1 K. Jaspers, Von der Wahrheit, Piper, München 1947, p. 305. Per la disequazione “parte-tutto” si veda il mio commento alla traduzione antologica di Von der Wahrheit, che ha per titolo Sulla verità, La Scuola, Brescia 1970, e in particolare: Parte II, capitolo 4: “La verità come processo dialettico”, e capitolo 5: “La verità come contraddizione”, pp. 153-222.
2 Id., Philosophie (1932-1955): III Metaphysik; tr. it. Filosofia, Libro III: Metafisica, Utet, Torino 1978, p. 1081.
3 Ivi, p. 1091.
4 Ivi, p. 1079.
5 K. Jaspers, Von der Wahrheit, cit., p. 841.
6 Ivi, p. 962.
7 Ivi, p. 842.
8 Cfr. Parte XI: “La prepotenza della ragione e l’alienazione”.

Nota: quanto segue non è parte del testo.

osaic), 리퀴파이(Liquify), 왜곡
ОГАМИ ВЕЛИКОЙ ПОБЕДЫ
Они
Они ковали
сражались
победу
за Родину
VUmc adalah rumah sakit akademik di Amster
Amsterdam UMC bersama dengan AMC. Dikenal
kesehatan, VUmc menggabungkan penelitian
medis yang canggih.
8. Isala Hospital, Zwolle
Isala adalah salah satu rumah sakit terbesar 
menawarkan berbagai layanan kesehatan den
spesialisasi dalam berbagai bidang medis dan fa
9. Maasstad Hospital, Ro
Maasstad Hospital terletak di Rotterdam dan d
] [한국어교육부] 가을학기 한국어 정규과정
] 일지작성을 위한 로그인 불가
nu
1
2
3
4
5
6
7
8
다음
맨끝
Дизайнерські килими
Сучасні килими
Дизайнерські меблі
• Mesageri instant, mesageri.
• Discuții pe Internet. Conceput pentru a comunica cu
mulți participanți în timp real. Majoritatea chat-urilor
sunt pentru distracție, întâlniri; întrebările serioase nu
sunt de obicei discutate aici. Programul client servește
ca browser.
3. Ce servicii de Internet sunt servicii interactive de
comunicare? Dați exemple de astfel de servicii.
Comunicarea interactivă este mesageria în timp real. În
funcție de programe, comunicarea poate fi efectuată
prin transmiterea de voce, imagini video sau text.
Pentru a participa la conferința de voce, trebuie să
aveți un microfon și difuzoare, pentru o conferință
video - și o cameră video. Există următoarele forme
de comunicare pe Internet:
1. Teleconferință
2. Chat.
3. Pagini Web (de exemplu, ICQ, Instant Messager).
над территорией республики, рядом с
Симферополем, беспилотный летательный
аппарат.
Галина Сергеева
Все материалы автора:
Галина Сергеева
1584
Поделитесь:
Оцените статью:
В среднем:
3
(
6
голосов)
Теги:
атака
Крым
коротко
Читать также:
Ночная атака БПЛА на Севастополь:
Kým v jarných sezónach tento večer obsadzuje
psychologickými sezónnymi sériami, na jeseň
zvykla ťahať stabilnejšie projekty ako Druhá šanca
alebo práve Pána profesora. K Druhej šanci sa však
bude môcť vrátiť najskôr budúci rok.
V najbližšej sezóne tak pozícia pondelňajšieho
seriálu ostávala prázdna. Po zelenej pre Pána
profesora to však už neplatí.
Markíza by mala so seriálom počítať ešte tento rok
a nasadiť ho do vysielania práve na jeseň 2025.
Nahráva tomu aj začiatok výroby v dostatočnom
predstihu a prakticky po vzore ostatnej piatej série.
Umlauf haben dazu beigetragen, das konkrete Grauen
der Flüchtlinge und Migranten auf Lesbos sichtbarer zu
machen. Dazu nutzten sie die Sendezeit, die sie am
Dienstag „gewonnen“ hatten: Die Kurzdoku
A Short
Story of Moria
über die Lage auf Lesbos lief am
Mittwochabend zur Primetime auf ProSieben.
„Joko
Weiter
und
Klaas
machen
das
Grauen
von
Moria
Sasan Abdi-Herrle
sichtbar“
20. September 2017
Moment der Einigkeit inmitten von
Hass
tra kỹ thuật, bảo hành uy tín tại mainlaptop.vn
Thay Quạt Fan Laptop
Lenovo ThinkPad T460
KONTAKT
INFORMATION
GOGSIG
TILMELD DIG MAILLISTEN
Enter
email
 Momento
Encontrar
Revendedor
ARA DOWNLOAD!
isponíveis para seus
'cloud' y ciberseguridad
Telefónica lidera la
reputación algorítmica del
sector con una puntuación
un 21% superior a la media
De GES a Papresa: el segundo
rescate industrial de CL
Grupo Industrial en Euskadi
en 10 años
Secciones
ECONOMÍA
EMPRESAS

9 F. Nietzsche, Jenseits von Gut und Böse. Vorspiel einer Philosophie der Zukunft (1886); tr. it. Al di là del bene e del male. Preludio di una filosofia dell’avvenire, in Opere, Adelphi, Milano 1972, vol. VI, 2, § 63, p. 68.
10 Id., Also sprach Zarathustra. Ein Buch für Alle und Keinen (1883-1885); tr. it. Così parlò Zarathustra. Un libro per tutti e per nessuno, in Opere, cit., 1973, vol. VI, 1, Prefazione, § 5, p. 12.
11 Id., Die fröhliche Wissenschaft (1882); tr. it. La gaia scienza, in Opere, cit., 1965, vol. V, 2, p. 275.
12 K. Jaspers, Filosofia, Libro III: Metafisica, cit., pp. 1005-1056.